**Exercise goal:** The required answer is an exact copy of every line from the beginning of the entries through the line with "Существуют стандартные пауэрбанки, однако они", with all pictures omitted.

####

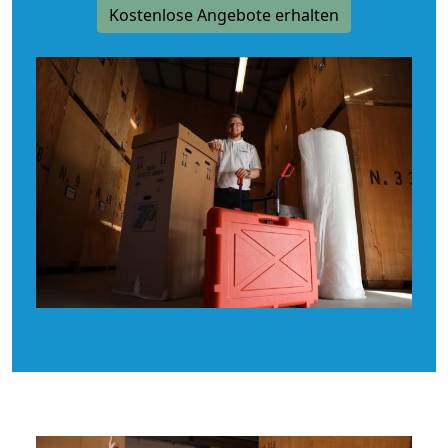
Kostenlose Angebote erhalten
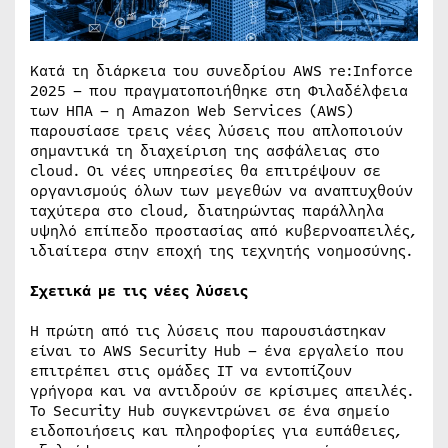
Κατά τη διάρκεια του συνεδρίου AWS re:Inforce
2025 – που πραγματοποιήθηκε στη Φιλαδέλφεια
των ΗΠΑ – η Amazon Web Services (AWS)
παρουσίασε τρεις νέες λύσεις που απλοποιούν
σημαντικά τη διαχείριση της ασφάλειας στο
cloud. Οι νέες υπηρεσίες θα επιτρέψουν σε
οργανισμούς όλων των μεγεθών να αναπτυχθούν
ταχύτερα στο cloud, διατηρώντας παράλληλα
υψηλό επίπεδο προστασίας από κυβερνοαπειλές,
ιδιαίτερα στην εποχή της τεχνητής νοημοσύνης.
Σχετικά με τις νέες λύσεις
Η πρώτη από τις λύσεις που παρουσιάστηκαν
είναι το AWS Security Hub – ένα εργαλείο που
επιτρέπει στις ομάδες IT να εντοπίζουν
γρήγορα και να αντιδρούν σε κρίσιμες απειλές.
Το Security Hub συγκεντρώνει σε ένα σημείο
ειδοποιήσεις και πληροφορίες για ευπάθειες,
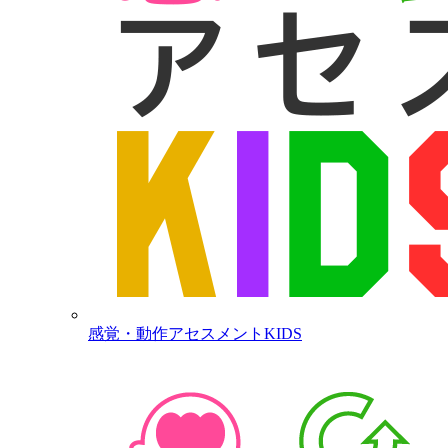
感覚・動作アセスメントKIDS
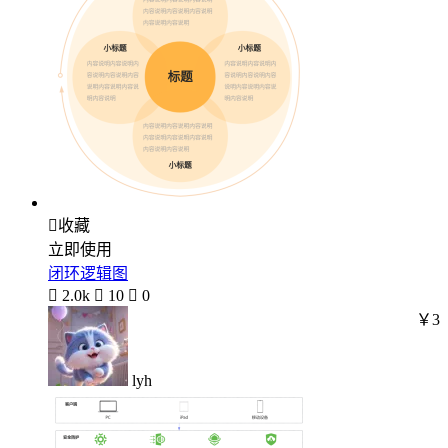

收藏
立即使用
闭环逻辑图

2.0k

10

0
￥3
lyh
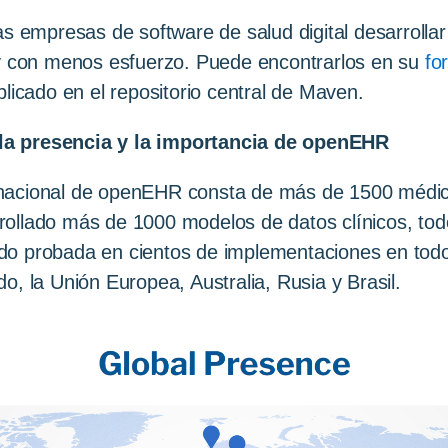
as empresas de software de salud digital desarrolla
con menos esfuerzo. Puede encontrarlos en su
fo
blicado en el repositorio central de Maven.
la presencia y la importancia de openEHR
nacional de openEHR consta de más de 1500 médic
ollado más de 1000 modelos de datos clínicos, todo
o probada en cientos de implementaciones en todo 
o, la Unión Europea, Australia, Rusia y Brasil.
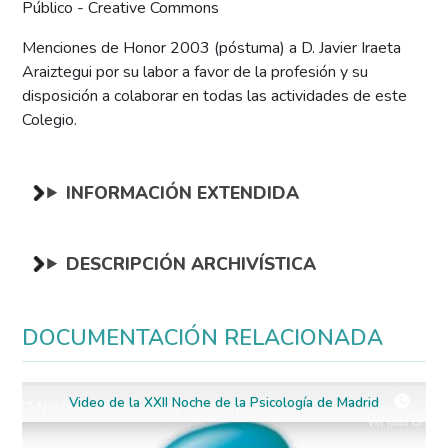
Público - Creative Commons
Menciones de Honor 2003 (póstuma) a D. Javier Iraeta
Araiztegui por su labor a favor de la profesión y su
disposición a colaborar en todas las actividades de este
Colegio.
INFORMACIÓN EXTENDIDA
DESCRIPCIÓN ARCHIVÍSTICA
DOCUMENTACIÓN RELACIONADA
Video de la XXII Noche de la Psicología de Madrid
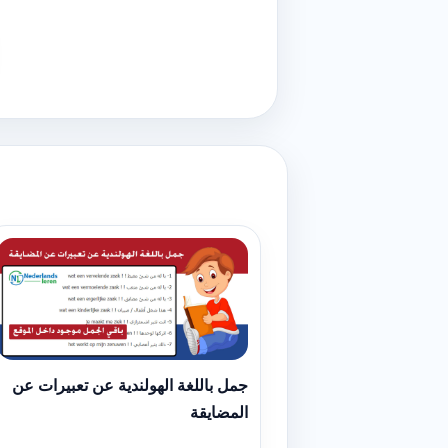
جمل باللغة الهولندية عن تعبيرات عن
المضايقة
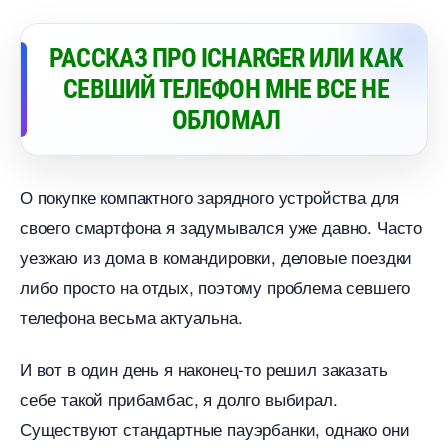
РАССКАЗ ПРО ICHARGER ИЛИ КАК
СЕВШИЙ ТЕЛЕФОН МНЕ ВСЕ НЕ
ОБЛОМАЛ
О покупке компактного зарядного устройства для
своего смартфона я задумывался уже давно. Часто
уезжаю из дома в командировки, деловые поездки
либо просто на отдых, поэтому проблема севшего
телефона весьма актуальна.
И вот в один день я наконец-то решил заказать
себе такой прибамбас, я долго выбирал.
Существуют стандартные пауэрбанки, однако они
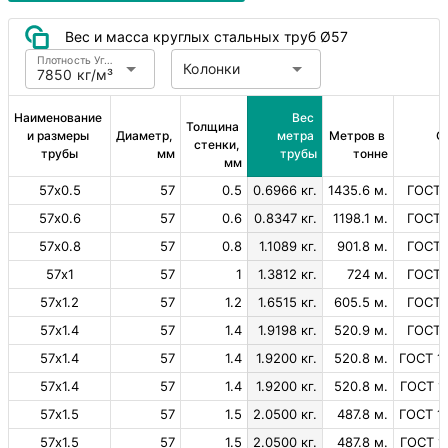
Вес и масса круглых стальных труб Ø57
Плотность Углеродистая сталь
Колонки
7850 кг/м³
Наименование 
Вес 
Толщина 
и размеры 
Диаметр, 
метра 
Метров в 
С
стенки, 
трубы
мм
трубы
тонне
мм
57х0.5
57
0.5
0.6966 кг.
1435.6 м.
ГОСТ 
57х0.6
57
0.6
0.8347 кг.
1198.1 м.
ГОСТ 
57х0.8
57
0.8
1.1089 кг.
901.8 м.
ГОСТ 
57х1
57
1
1.3812 кг.
724 м.
ГОСТ 
57х1.2
57
1.2
1.6515 кг.
605.5 м.
ГОСТ 
57х1.4
57
1.4
1.9198 кг.
520.9 м.
ГОСТ 
57х1.4
57
1.4
1.9200 кг.
520.8 м.
ГОСТ 1
57х1.4
57
1.4
1.9200 кг.
520.8 м.
ГОСТ 1
57х1.5
57
1.5
2.0500 кг.
487.8 м.
ГОСТ 1
57х1.5
57
1.5
2.0500 кг.
487.8 м.
ГОСТ 1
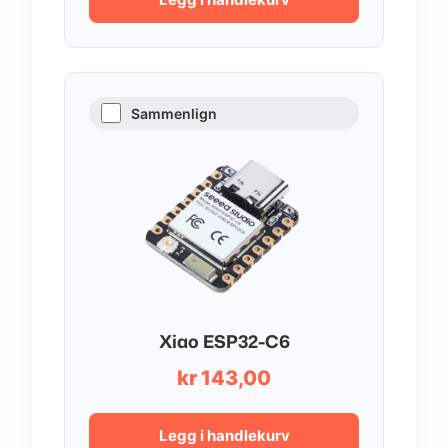
Sammenlign
Xiao ESP32-C6
kr
143,00
Legg i handlekurv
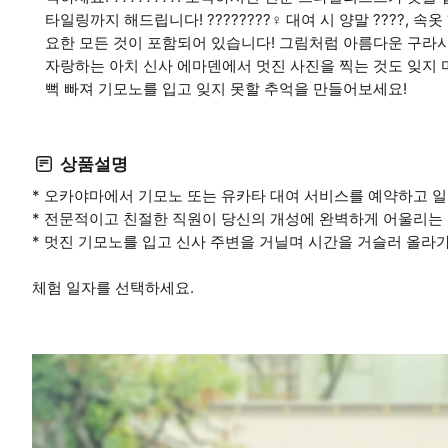
타일링까지 해드립니다! ????????‍♀️ 대여 시 양말 ????, 속옷 ?
요한 모든 것이 포함되어 있습니다! 그림처럼 아름다운 구라
자랑하는 아치 신사 에마덴에서 멋진 사진을 찍는 것도 잊지 마
뻑 빠져 기모노를 입고 잊지 못할 추억을 만들어보세요!
상품설명
* 오카야마에서 기모노 또는 유카타 대여 서비스를 예약하고 일
* 전문적이고 친절한 직원이 당신의 개성에 완벽하게 어울리는
* 멋진 기모노를 입고 신사 주변을 거닐며 시간을 거슬러 올라가
체험 일자를 선택하세요.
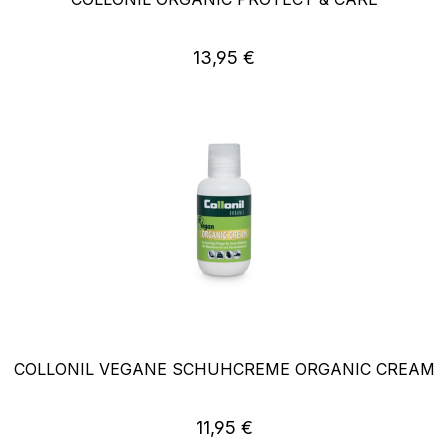
Regulärer Preis:
13,95 €
COLLONIL VEGANE SCHUHCREME ORGANIC CREAM
Regulärer Preis:
11,95 €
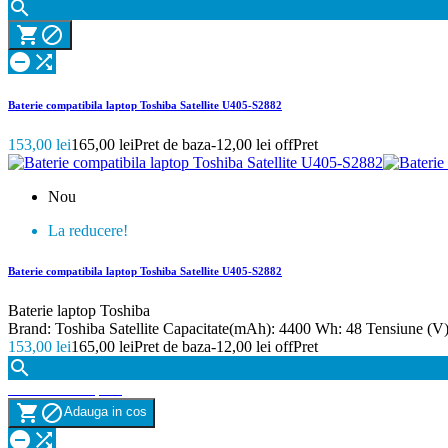





Baterie compatibila laptop Toshiba Satellite U405-S2882
153,00 lei
165,00 lei
Pret de baza
-12,00 lei off
Pret
Nou
La reducere!
Baterie compatibila laptop Toshiba Satellite U405-S2882
Baterie laptop Toshiba
Brand: Toshiba Satellite Capacitate(mAh): 4400 Wh: 48 Tensiune (V)
153,00 lei
165,00 lei
Pret de baza
-12,00 lei off
Pret

Vizualizare rapida


Adauga in cos


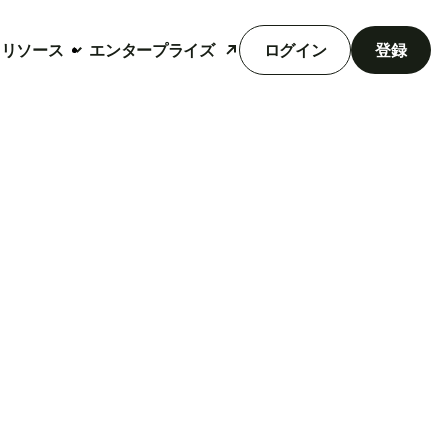
リソース
エンタープライズ
ログイン
登録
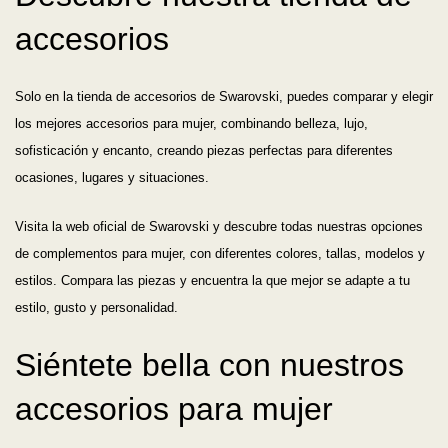
accesorios
Solo en la tienda de accesorios de Swarovski, puedes comparar y elegir
los mejores accesorios para mujer, combinando belleza, lujo,
sofisticación y encanto, creando piezas perfectas para diferentes
ocasiones, lugares y situaciones.
Visita la web oficial de Swarovski y descubre todas nuestras opciones
de complementos para mujer, con diferentes colores, tallas, modelos y
estilos. Compara las piezas y encuentra la que mejor se adapte a tu
estilo, gusto y personalidad.
Siéntete bella con nuestros
accesorios para mujer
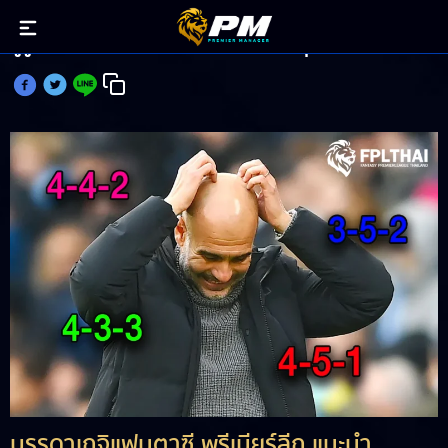
กูรูFPL เห็นตรงกันระบบ 3-5-2 น่าใช้สุด
บรรดาเกจิแฟนตาซี พรีเมียร์ลีก แนะนำ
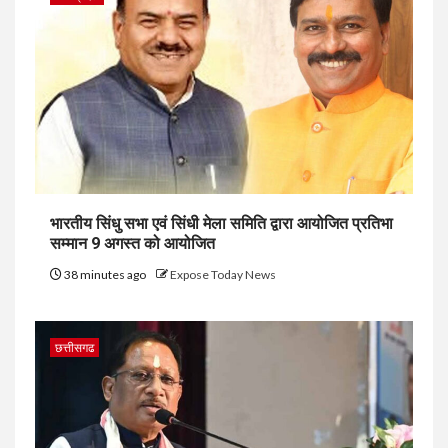
भारतीय सिंधु सभा एवं सिंधी मेला समिति द्वारा आयोजित प्रतिभा
सम्मान 9 अगस्त को आयोजित
38 minutes ago
Expose Today News
छत्तीसगढ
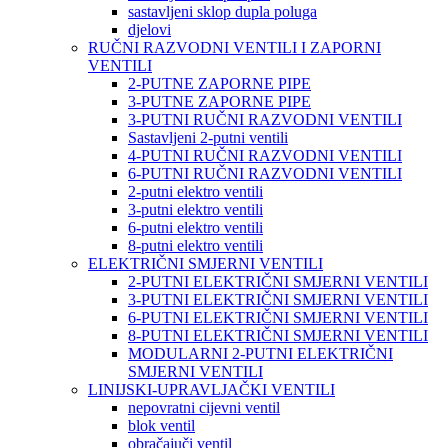
sastavljeni sklop dupla poluga
djelovi
RUČNI RAZVODNI VENTILI I ZAPORNI
VENTILI
2-PUTNE ZAPORNE PIPE
3-PUTNE ZAPORNE PIPE
3-PUTNI RUČNI RAZVODNI VENTILI
Sastavljeni 2-putni ventili
4-PUTNI RUČNI RAZVODNI VENTILI
6-PUTNI RUČNI RAZVODNI VENTILI
2-putni elektro ventili
3-putni elektro ventili
6-putni elektro ventili
8-putni elektro ventili
ELEKTRIČNI SMJERNI VENTILI
2-PUTNI ELEKTRIČNI SMJERNI VENTILI
3-PUTNI ELEKTRIČNI SMJERNI VENTILI
6-PUTNI ELEKTRIČNI SMJERNI VENTILI
8-PUTNI ELEKTRIČNI SMJERNI VENTILI
MODULARNI 2-PUTNI ELEKTRIČNI
SMJERNI VENTILI
LINIJSKI-UPRAVLJAČKI VENTILI
nepovratni cijevni ventil
blok ventil
obračajuči ventil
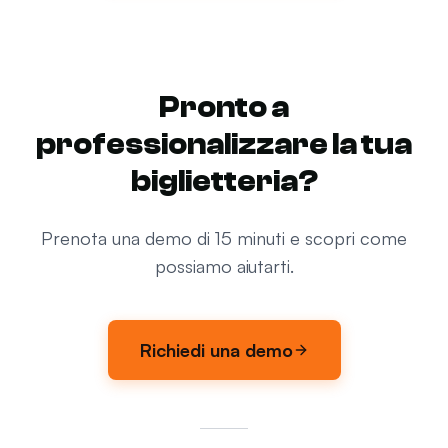
Pronto a
professionalizzare la tua
biglietteria?
Prenota una demo di 15 minuti e scopri come
possiamo aiutarti.
Richiedi una demo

####

**Expected output:**
Kostenlose Angebote erhalten
Κατά τη διάρκεια του συνεδρίου AWS re:Inforce
2025 – που πραγματοποιήθηκε στη Φιλαδέλφεια
των ΗΠΑ – η Amazon Web Services (AWS)
παρουσίασε τρεις νέες λύσεις που απλοποιούν
σημαντικά τη διαχείριση της ασφάλειας στο
cloud. Οι νέες υπηρεσίες θα επιτρέψουν σε
οργανισμούς όλων των μεγεθών να αναπτυχθούν
ταχύτερα στο cloud, διατηρώντας παράλληλα
υψηλό επίπεδο προστασίας από κυβερνοαπειλές,
ιδιαίτερα στην εποχή της τεχνητής νοημοσύνης.
Σχετικά με τις νέες λύσεις
Η πρώτη από τις λύσεις που παρουσιάστηκαν
είναι το AWS Security Hub – ένα εργαλείο που
επιτρέπει στις ομάδες IT να εντοπίζουν
γρήγορα και να αντιδρούν σε κρίσιμες απειλές.
Το Security Hub συγκεντρώνει σε ένα σημείο
ειδοποιήσεις και πληροφορίες για ευπάθειες,
感覚・動作アセスメントKIDS

收藏
立即使用
闭环逻辑图

2.0k

10

0
￥3
lyh
as empresas de software de salud digital desarrolla
con menos esfuerzo. Puede encontrarlos en su
fo
blicado en el repositorio central de Maven.
la presencia y la importancia de openEHR
nacional de openEHR consta de más de 1500 médic
ollado más de 1000 modelos de datos clínicos, todo
o probada en cientos de implementaciones en todo 
o, la Unión Europea, Australia, Rusia y Brasil.
Público - Creative Commons
Menciones de Honor 2003 (póstuma) a D. Javier Iraeta
Araiztegui por su labor a favor de la profesión y su
disposición a colaborar en todas las actividades de este
Colegio.
INFORMACIÓN EXTENDIDA
DESCRIPCIÓN ARCHIVÍSTICA
DOCUMENTACIÓN RELACIONADA
Video de la XXII Noche de la Psicología de Madrid
جمل باللغة الهولندية عن تعبيرات عن
المضايقة
РАССКАЗ ПРО ICHARGER ИЛИ КАК
СЕВШИЙ ТЕЛЕФОН МНЕ ВСЕ НЕ
ОБЛОМАЛ
О покупке компактного зарядного устройства для
своего смартфона я задумывался уже давно. Часто
уезжаю из дома в командировки, деловые поездки
либо просто на отдых, поэтому проблема севшего
телефона весьма актуальна.
И вот в один день я наконец-то решил заказать
себе такой прибамбас, я долго выбирал.
Существуют стандартные пауэрбанки, однако они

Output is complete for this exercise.